* _Task inputs_:
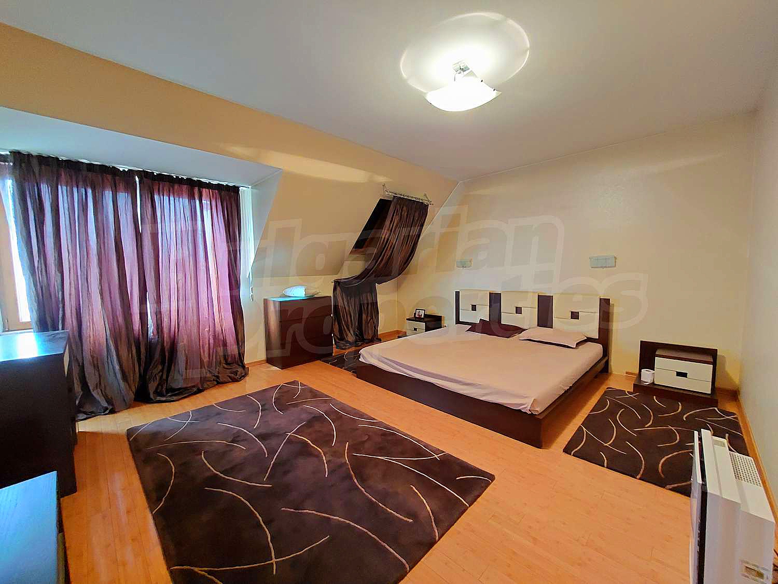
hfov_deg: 106.2
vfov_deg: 89.9
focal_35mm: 13
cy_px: 292
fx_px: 292
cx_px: 389
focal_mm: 1.74
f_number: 2.2
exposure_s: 1/10
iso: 1000
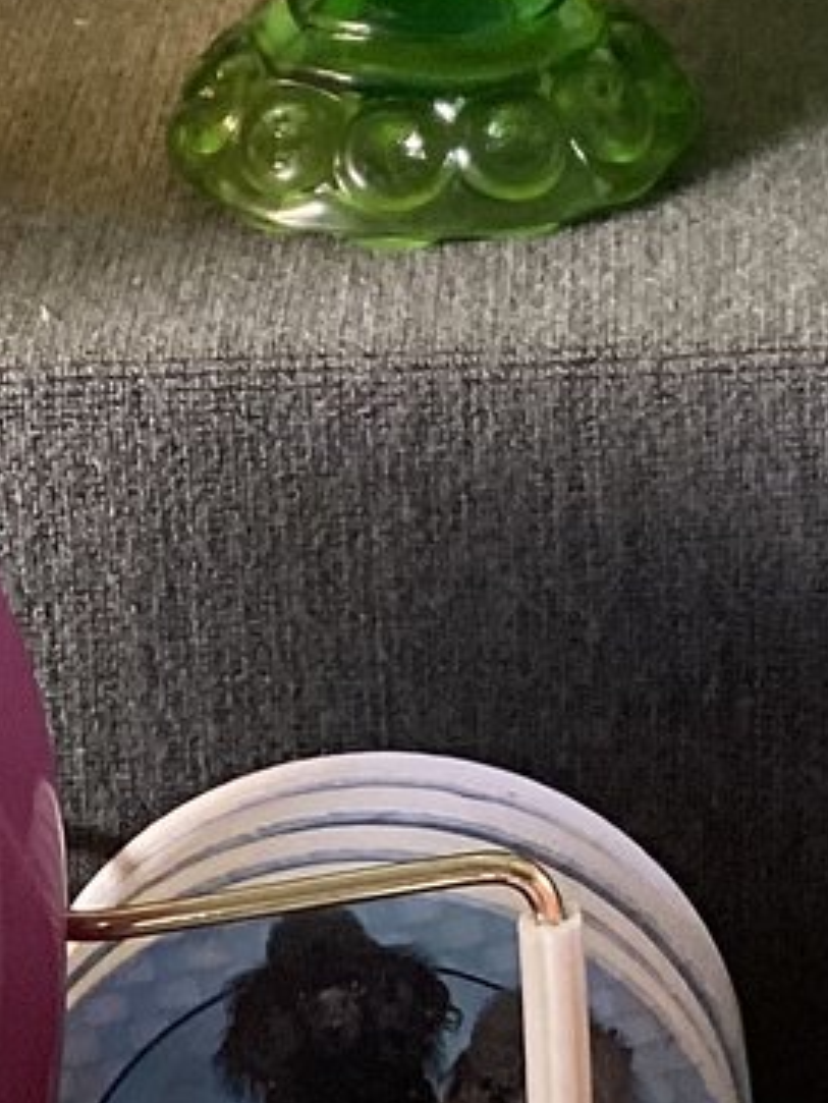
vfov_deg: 14.2
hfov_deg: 11.3
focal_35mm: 130
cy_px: -561
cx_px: 817
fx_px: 4144
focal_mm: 3.3
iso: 64
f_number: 2.4
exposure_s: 1/50
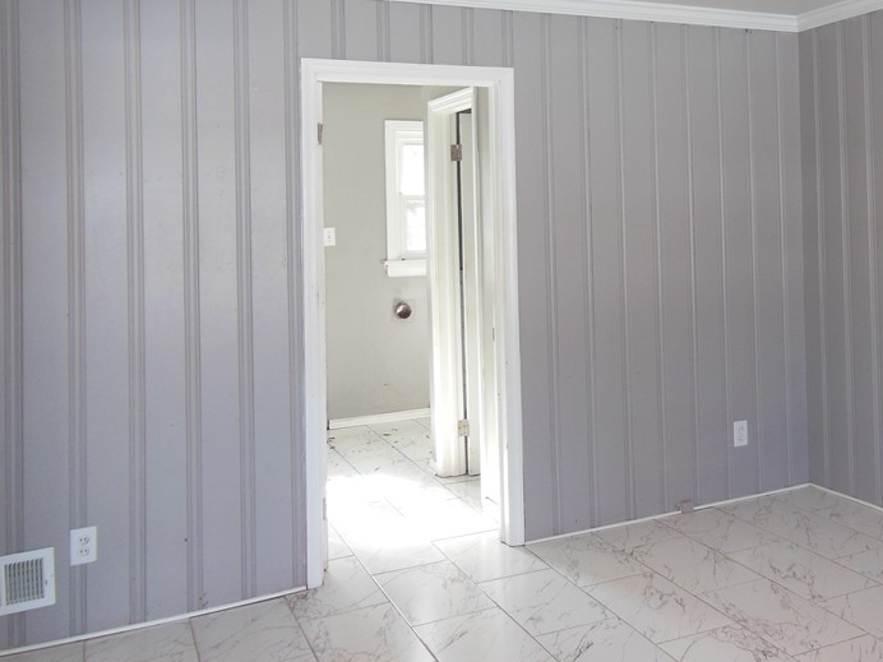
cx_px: 634
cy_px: 190
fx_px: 944
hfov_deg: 48.7
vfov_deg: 38.0
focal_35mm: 37
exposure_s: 1/30
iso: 125
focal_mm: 4.5
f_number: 3.5
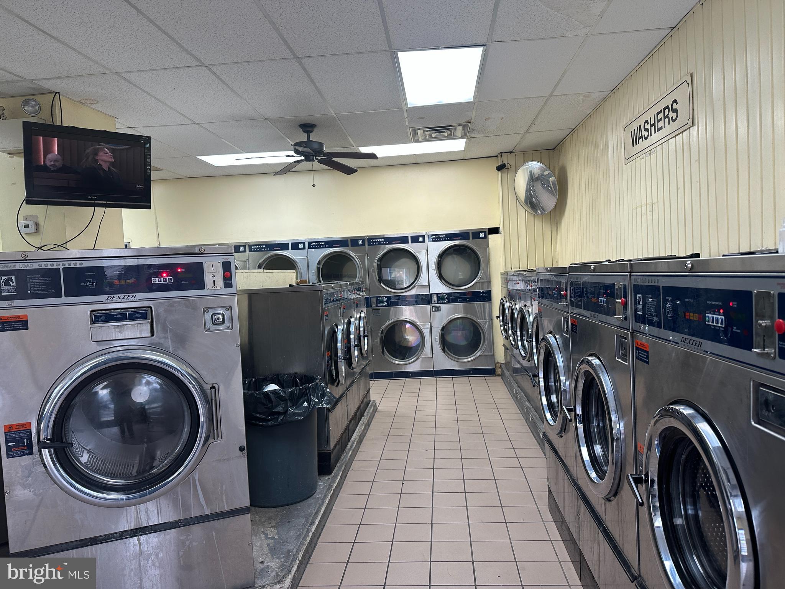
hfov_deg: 71.6
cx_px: 392
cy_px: 294
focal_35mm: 24
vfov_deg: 56.8
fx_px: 544
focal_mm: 6.86
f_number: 1.78
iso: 125
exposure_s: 1/120
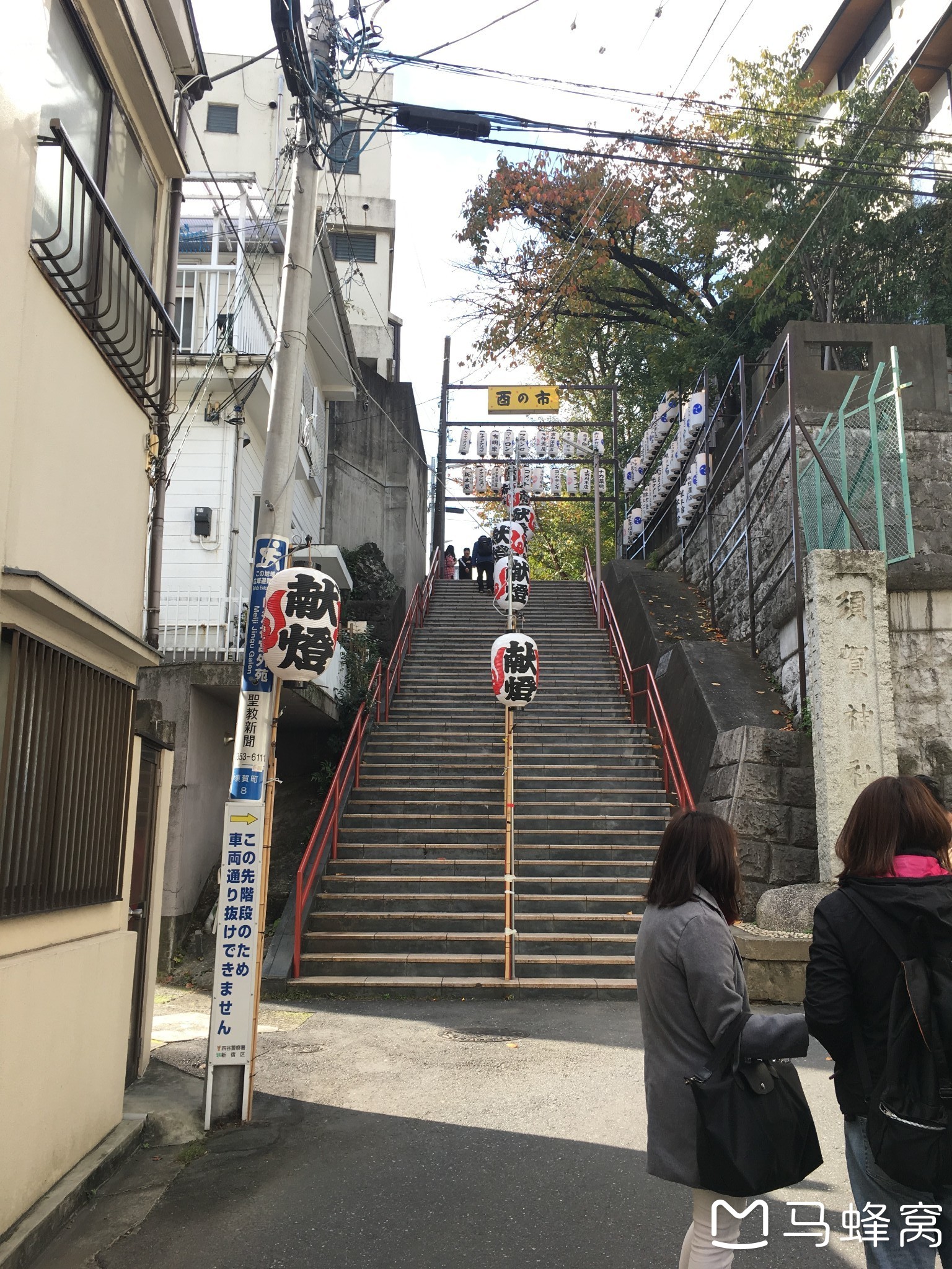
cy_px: 634
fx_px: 1063
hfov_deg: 48.2
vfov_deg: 61.7
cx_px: 476
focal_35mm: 29
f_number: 2.2
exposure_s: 1/366
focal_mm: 4.15
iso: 25
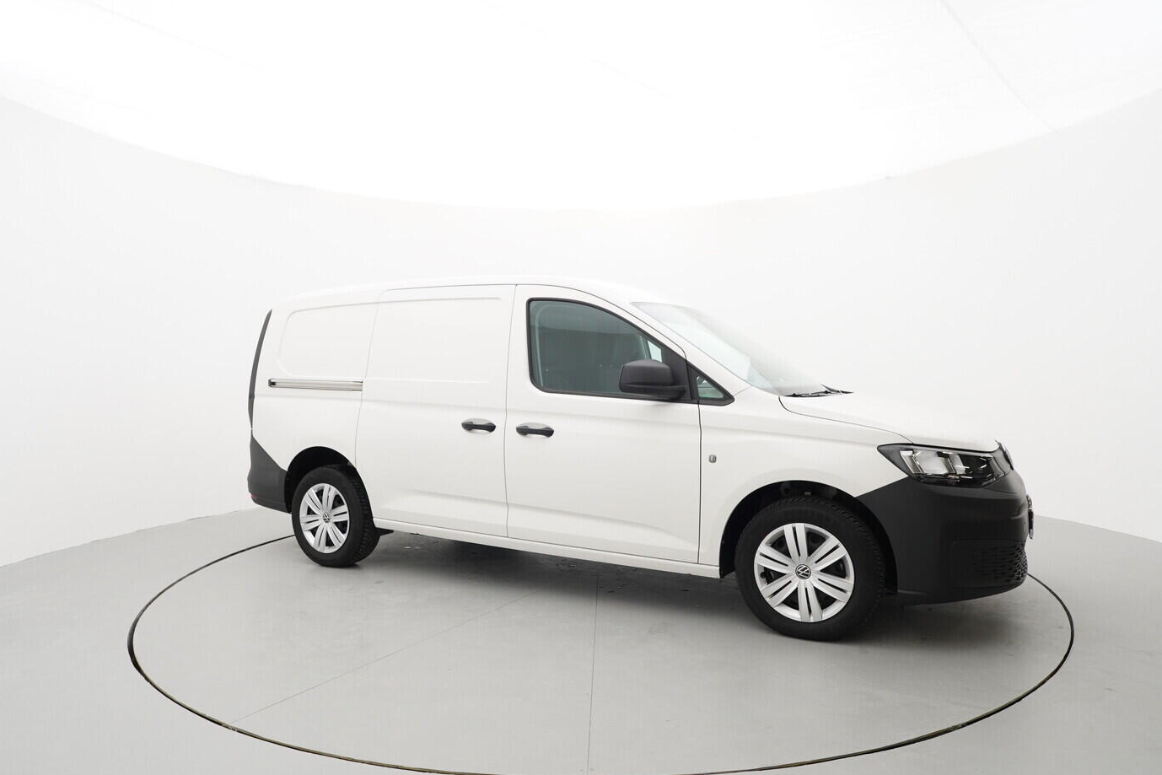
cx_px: 589
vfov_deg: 54.1
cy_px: 404
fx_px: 759
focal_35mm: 24
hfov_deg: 74.8
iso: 250
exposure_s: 1/80
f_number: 5.6
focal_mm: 15
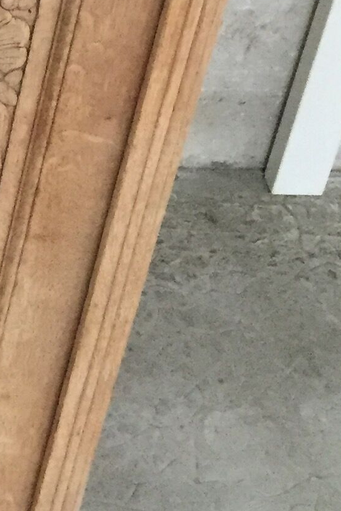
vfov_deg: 16.5
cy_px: -98
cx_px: -378
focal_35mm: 119
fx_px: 1689
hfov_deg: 10.4
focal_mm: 4.15
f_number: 2.2
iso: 250
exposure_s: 1/17
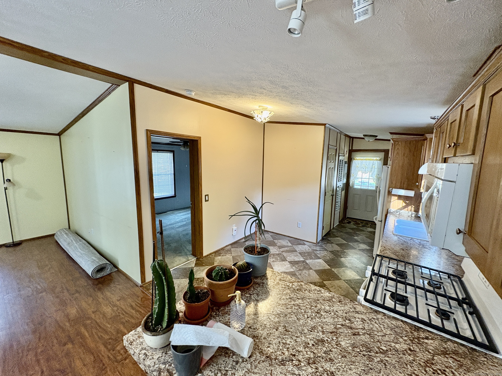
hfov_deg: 102.1
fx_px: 203
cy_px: 188
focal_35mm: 14
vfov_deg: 85.7
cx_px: 251
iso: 250
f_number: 2.2
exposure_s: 1/60
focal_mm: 2.22
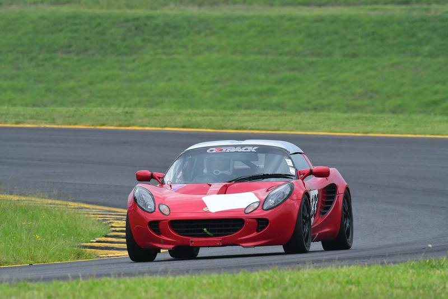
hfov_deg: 3.3
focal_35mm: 630
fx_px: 7842
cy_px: 150
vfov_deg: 2.2
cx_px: 224
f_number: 10
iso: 1000
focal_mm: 420
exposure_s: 1/640
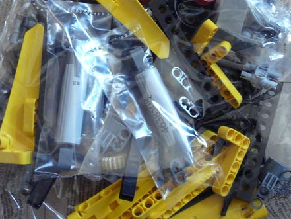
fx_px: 547
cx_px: 137
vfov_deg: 22.5
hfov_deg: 29.8
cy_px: 77
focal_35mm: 65
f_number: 2.8
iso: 200
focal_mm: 4.6
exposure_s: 1/10
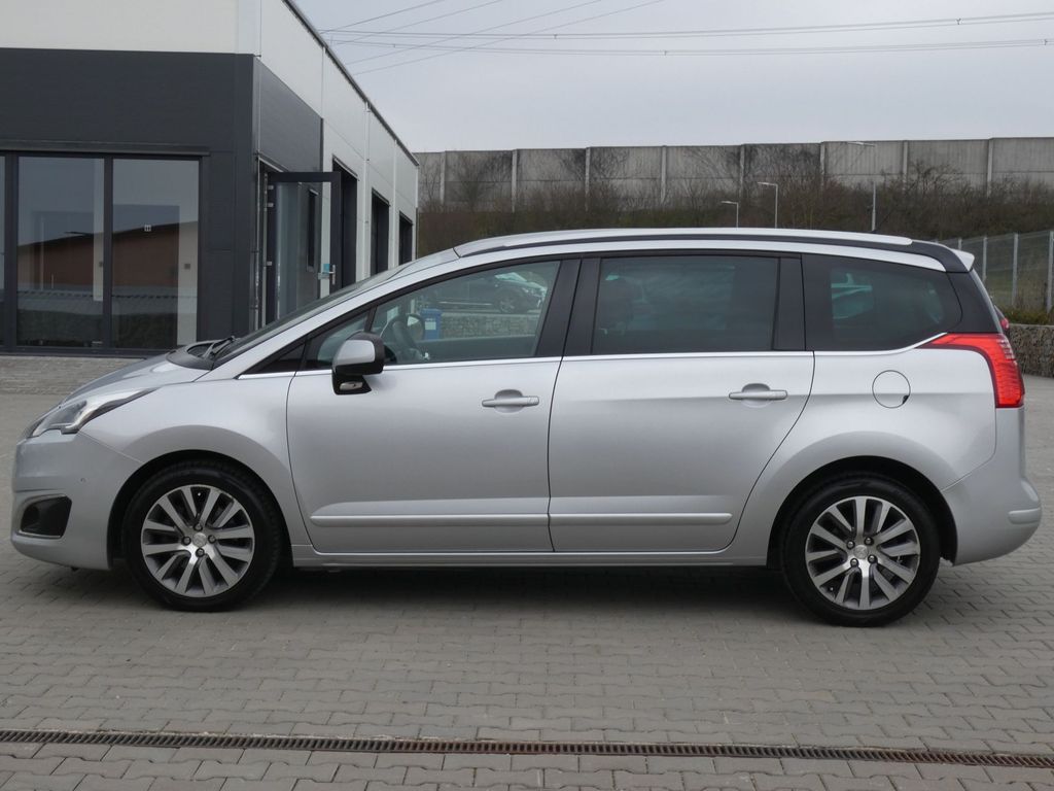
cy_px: 396
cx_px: 527
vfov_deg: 29.1
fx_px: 1522
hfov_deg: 38.2
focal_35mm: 50
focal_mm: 9
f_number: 5
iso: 80
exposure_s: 1/160
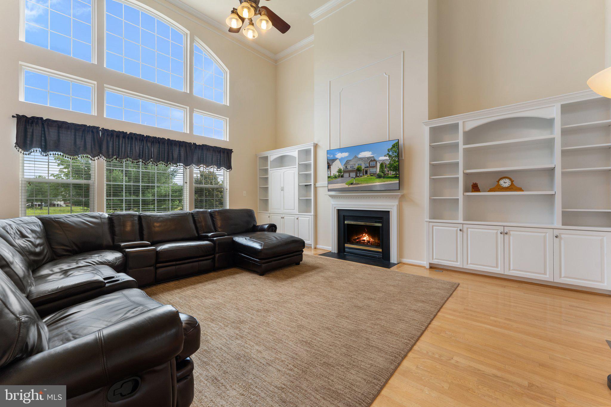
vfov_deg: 81.2
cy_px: 204
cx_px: 306
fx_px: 238
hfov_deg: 104.3
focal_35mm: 14
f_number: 8
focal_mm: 14
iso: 500
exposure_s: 1/20
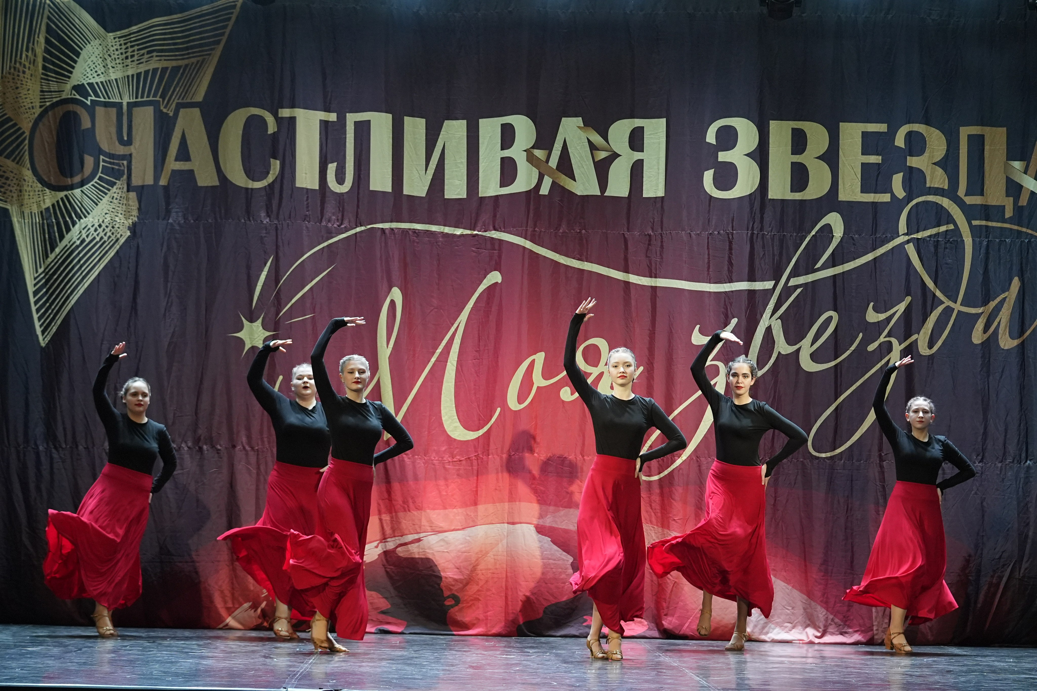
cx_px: 518
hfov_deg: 18.3
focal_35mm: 112
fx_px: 3226
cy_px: 346
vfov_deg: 12.2
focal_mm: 75
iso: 2500
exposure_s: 1/400
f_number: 2.8
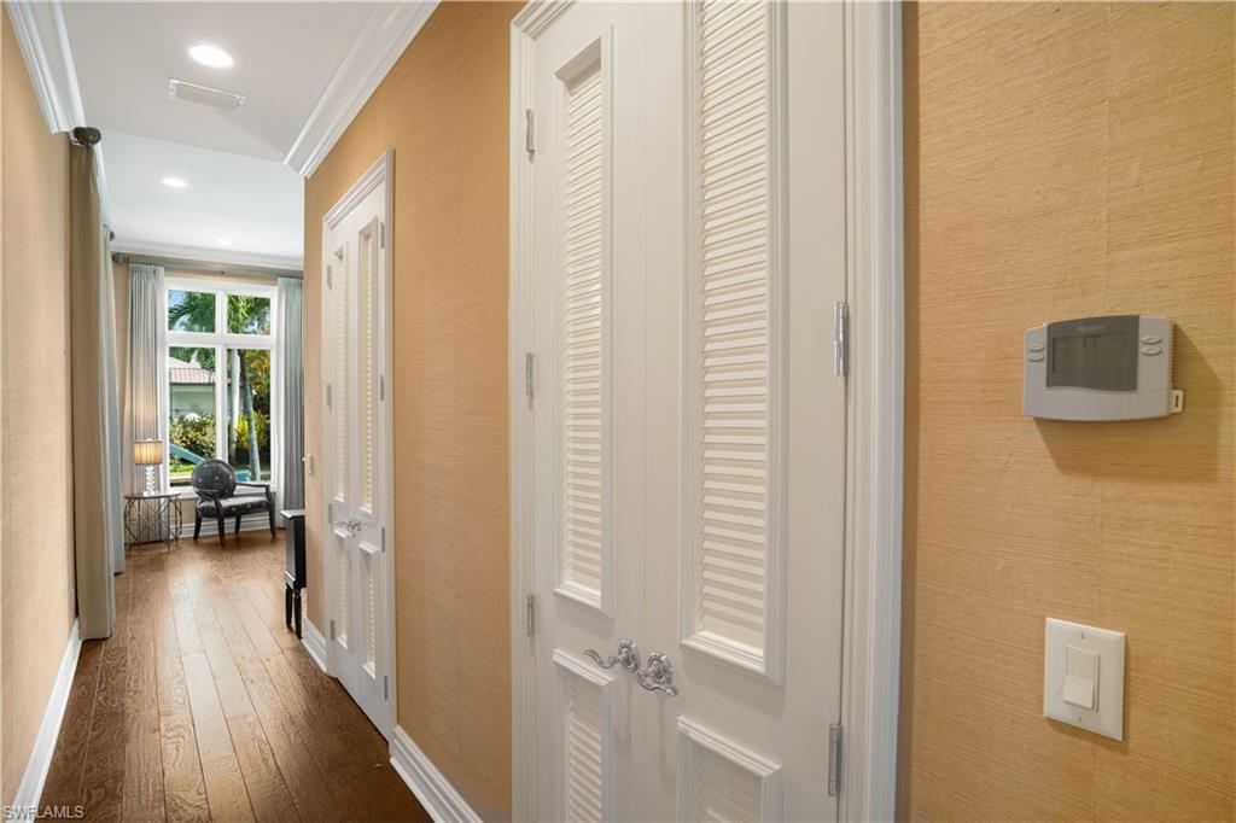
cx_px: 618
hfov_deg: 90.0
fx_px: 618
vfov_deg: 67.3
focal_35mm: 18
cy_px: 412
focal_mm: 18
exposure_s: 1/1.25
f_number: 9
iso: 100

* _Job item_:
I would like the data above transcribed exactly, with its pictures left out.

* _Answer for this exercise_:
hfov_deg: 106.2
vfov_deg: 89.9
focal_35mm: 13
cy_px: 292
fx_px: 292
cx_px: 389
focal_mm: 1.74
f_number: 2.2
exposure_s: 1/10
iso: 1000
vfov_deg: 14.2
hfov_deg: 11.3
focal_35mm: 130
cy_px: -561
cx_px: 817
fx_px: 4144
focal_mm: 3.3
iso: 64
f_number: 2.4
exposure_s: 1/50
cx_px: 634
cy_px: 190
fx_px: 944
hfov_deg: 48.7
vfov_deg: 38.0
focal_35mm: 37
exposure_s: 1/30
iso: 125
focal_mm: 4.5
f_number: 3.5
hfov_deg: 71.6
cx_px: 392
cy_px: 294
focal_35mm: 24
vfov_deg: 56.8
fx_px: 544
focal_mm: 6.86
f_number: 1.78
iso: 125
exposure_s: 1/120
cy_px: 634
fx_px: 1063
hfov_deg: 48.2
vfov_deg: 61.7
cx_px: 476
focal_35mm: 29
f_number: 2.2
exposure_s: 1/366
focal_mm: 4.15
iso: 25
cx_px: 589
vfov_deg: 54.1
cy_px: 404
fx_px: 759
focal_35mm: 24
hfov_deg: 74.8
iso: 250
exposure_s: 1/80
f_number: 5.6
focal_mm: 15
vfov_deg: 16.5
cy_px: -98
cx_px: -378
focal_35mm: 119
fx_px: 1689
hfov_deg: 10.4
focal_mm: 4.15
f_number: 2.2
iso: 250
exposure_s: 1/17
hfov_deg: 102.1
fx_px: 203
cy_px: 188
focal_35mm: 14
vfov_deg: 85.7
cx_px: 251
iso: 250
f_number: 2.2
exposure_s: 1/60
focal_mm: 2.22
hfov_deg: 3.3
focal_35mm: 630
fx_px: 7842
cy_px: 150
vfov_deg: 2.2
cx_px: 224
f_number: 10
iso: 1000
focal_mm: 420
exposure_s: 1/640
fx_px: 547
cx_px: 137
vfov_deg: 22.5
hfov_deg: 29.8
cy_px: 77
focal_35mm: 65
f_number: 2.8
iso: 200
focal_mm: 4.6
exposure_s: 1/10
cy_px: 396
cx_px: 527
vfov_deg: 29.1
fx_px: 1522
hfov_deg: 38.2
focal_35mm: 50
focal_mm: 9
f_number: 5
iso: 80
exposure_s: 1/160
vfov_deg: 81.2
cy_px: 204
cx_px: 306
fx_px: 238
hfov_deg: 104.3
focal_35mm: 14
f_number: 8
focal_mm: 14
iso: 500
exposure_s: 1/20
cx_px: 518
hfov_deg: 18.3
focal_35mm: 112
fx_px: 3226
cy_px: 346
vfov_deg: 12.2
focal_mm: 75
iso: 2500
exposure_s: 1/400
f_number: 2.8
cx_px: 618
hfov_deg: 90.0
fx_px: 618
vfov_deg: 67.3
focal_35mm: 18
cy_px: 412
focal_mm: 18
exposure_s: 1/1.25
f_number: 9
iso: 100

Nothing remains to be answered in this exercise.